In diesem Sinne appelliere ich an die Unternehmenslenker, sich gerade jetzt darüber Gedanken zu machen, wie sie das kreative Potenzial in den Köpfen ihrer Mitarbeiter nutzen können, anstatt blind die Anzahl der Köpfe zu reduzieren. Unser Weg, dieses Potenzial zu nutzen, heißt PiT-Stop. Das, nehme ich an, wissen Sie. Also greifen Sie in die vor Ihnen liegenden Tasten und schicken Sie uns ein
Mail. Wir nehmen noch Kunden an.

Zu Gast bei Target-Soft

Gestern waren wir (Monika Krauskopf, Bernie Sander und ich) zu Gast bei Target-Software bei ihrem jährlichen Kundentag.

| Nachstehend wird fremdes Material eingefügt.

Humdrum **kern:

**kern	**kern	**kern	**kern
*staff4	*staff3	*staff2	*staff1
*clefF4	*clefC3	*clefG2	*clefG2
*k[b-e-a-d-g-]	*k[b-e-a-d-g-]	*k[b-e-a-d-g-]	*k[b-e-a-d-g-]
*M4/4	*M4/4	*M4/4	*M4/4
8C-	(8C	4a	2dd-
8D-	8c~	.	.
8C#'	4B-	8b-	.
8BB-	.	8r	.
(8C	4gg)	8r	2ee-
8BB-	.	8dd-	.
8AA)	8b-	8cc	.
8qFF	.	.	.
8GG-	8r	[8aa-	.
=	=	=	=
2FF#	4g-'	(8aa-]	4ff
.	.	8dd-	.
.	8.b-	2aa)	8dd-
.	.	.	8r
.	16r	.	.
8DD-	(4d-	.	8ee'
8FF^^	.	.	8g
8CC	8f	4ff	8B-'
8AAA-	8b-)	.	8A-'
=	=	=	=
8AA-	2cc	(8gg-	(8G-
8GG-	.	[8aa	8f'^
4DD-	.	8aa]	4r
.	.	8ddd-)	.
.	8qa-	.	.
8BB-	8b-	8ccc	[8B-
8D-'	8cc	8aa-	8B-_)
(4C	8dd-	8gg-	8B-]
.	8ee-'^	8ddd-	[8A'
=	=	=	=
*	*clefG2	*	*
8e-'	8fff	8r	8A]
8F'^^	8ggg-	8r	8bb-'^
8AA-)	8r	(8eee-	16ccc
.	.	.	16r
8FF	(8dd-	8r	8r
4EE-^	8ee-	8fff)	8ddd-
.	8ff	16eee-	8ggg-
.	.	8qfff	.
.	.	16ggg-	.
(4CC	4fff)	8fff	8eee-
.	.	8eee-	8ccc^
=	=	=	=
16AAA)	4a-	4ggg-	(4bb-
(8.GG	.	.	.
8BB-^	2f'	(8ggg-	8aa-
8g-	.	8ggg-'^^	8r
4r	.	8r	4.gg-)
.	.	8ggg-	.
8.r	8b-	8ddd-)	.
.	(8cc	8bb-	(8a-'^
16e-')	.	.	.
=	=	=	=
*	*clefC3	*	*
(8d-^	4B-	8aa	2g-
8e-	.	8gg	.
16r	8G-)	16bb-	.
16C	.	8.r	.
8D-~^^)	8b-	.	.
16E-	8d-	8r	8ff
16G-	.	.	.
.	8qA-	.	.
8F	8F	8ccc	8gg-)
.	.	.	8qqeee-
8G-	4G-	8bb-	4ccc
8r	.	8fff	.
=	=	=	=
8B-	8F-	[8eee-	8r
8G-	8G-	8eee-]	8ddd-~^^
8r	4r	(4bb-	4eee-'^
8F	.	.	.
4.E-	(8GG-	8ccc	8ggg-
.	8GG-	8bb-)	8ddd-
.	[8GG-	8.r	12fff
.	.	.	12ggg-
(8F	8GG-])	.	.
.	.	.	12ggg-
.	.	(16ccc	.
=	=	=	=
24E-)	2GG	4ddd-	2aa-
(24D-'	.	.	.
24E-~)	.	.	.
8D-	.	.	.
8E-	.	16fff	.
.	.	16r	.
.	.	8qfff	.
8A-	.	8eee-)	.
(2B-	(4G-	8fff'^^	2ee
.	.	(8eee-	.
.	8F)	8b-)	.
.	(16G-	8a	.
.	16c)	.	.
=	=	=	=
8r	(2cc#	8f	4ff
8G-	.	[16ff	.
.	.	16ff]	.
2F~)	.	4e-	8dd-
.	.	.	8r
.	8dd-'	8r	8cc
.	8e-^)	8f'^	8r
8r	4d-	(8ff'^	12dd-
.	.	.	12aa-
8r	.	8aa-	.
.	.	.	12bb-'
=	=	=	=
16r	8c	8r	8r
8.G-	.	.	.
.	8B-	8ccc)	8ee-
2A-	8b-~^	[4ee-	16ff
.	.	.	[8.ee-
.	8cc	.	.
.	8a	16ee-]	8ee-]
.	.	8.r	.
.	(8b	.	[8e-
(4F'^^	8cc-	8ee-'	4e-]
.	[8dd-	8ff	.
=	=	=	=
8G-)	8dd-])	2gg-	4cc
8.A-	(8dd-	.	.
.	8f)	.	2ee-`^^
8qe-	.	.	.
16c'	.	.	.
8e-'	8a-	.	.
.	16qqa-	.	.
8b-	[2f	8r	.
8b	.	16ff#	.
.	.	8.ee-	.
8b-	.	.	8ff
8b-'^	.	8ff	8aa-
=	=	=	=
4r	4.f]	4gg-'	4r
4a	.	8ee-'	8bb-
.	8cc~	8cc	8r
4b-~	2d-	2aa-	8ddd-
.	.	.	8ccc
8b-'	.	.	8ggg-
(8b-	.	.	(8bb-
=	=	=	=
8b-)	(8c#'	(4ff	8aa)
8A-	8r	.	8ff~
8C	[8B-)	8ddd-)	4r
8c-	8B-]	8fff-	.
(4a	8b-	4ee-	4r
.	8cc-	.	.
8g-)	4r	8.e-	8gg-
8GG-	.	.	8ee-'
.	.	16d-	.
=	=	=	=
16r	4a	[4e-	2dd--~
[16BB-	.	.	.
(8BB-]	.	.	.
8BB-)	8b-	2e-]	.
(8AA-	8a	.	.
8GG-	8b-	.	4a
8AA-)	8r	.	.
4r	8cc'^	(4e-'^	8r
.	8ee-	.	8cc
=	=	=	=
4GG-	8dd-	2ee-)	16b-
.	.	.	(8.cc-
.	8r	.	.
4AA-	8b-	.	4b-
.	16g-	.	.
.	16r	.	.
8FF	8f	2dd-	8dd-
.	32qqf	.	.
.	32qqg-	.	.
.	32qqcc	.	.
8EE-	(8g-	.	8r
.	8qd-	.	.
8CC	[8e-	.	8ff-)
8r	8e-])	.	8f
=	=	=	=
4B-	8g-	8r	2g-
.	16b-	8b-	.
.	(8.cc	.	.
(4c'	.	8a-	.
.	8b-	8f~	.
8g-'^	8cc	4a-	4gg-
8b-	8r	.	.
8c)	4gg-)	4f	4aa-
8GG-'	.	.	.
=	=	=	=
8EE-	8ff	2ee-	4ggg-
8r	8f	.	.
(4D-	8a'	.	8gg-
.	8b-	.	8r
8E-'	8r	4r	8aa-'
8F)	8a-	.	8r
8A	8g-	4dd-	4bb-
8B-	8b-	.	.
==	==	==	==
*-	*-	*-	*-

Wir hatten in angenehmer Atmosphäre die Gelegenheit viele interessante Vorträge von Target-Kunden und Target-Mitarbeitern zu hören. Dabei ging es um neue Entwicklungen der Target-Software als solches und um kreative Lösungen rund um das Thema Ideen- und Innovationsmanagement. Besonders bemerkenswert waren die Vorträge von Martin Künzi von der Swiss Post und von Oguzhan Genis von SAP. Beide stellten (ohne von einander zu Wissen) ihre Projekte zum Thema Collaborative (im Sinne von gemeinschaftlich) Innovation Management vor. Dahinter steckt die (Web 2.0) Idee, die auch den bekannten Social Communities (wie z.B. Xing oder Facebook) zu Grunde liegt. Nämlich die Diskussion und Weiterentwicklung von Ideen in einem offenen Netzwerk (und damit der Gestaltung der Inhalte). Um mit zu machen, muss man lediglich Teil der jeweiligen Community sein, d.h. hier Mitarbeitender bei der Swiss Post oder der SAP AG. Ansonsten darf, zumindest bei Postidea, frei an Ideen mit diskutiert und gearbeitet werden. So lange bis der Ideen- oder Problemgeber mit der Lösung zufrieden ist, bzw. das Problem gelöst ist. Kritische Geister sehen hier natürlich gleich die Problematik der Anerkennung bzw. Honorierung für eine solche Idee, wenn sie denn angenommen wird. Sicher muss man sich darüber Gedanken machen, doch das darf einen nicht davon abhalten so ein innovatives Projekt überhaupt in Gang zu setzen. Zu diesem Mut kann man nur gratulieren.